Exercise prompt
Retype every line of the data below without any changes, but leave out the pictures.

Task material
-------------------------

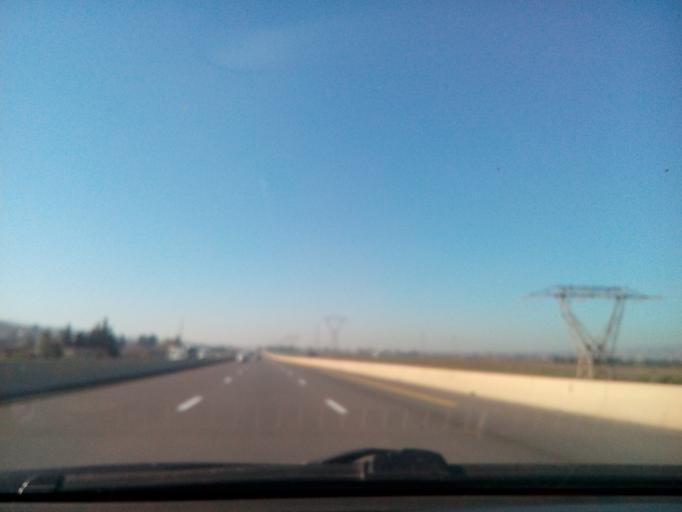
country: DZ
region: Chlef
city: Boukadir
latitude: 36.0484
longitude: 1.1085
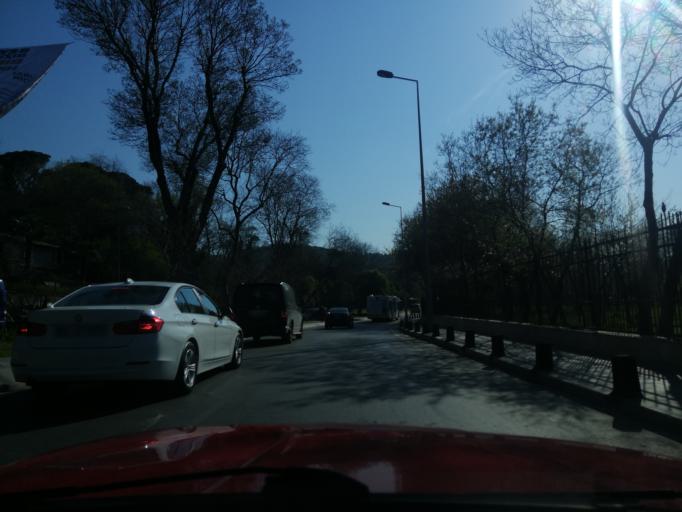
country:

-------------------------

Result of this task
country: DZ
region: Chlef
city: Boukadir
latitude: 36.0484
longitude: 1.1085
country:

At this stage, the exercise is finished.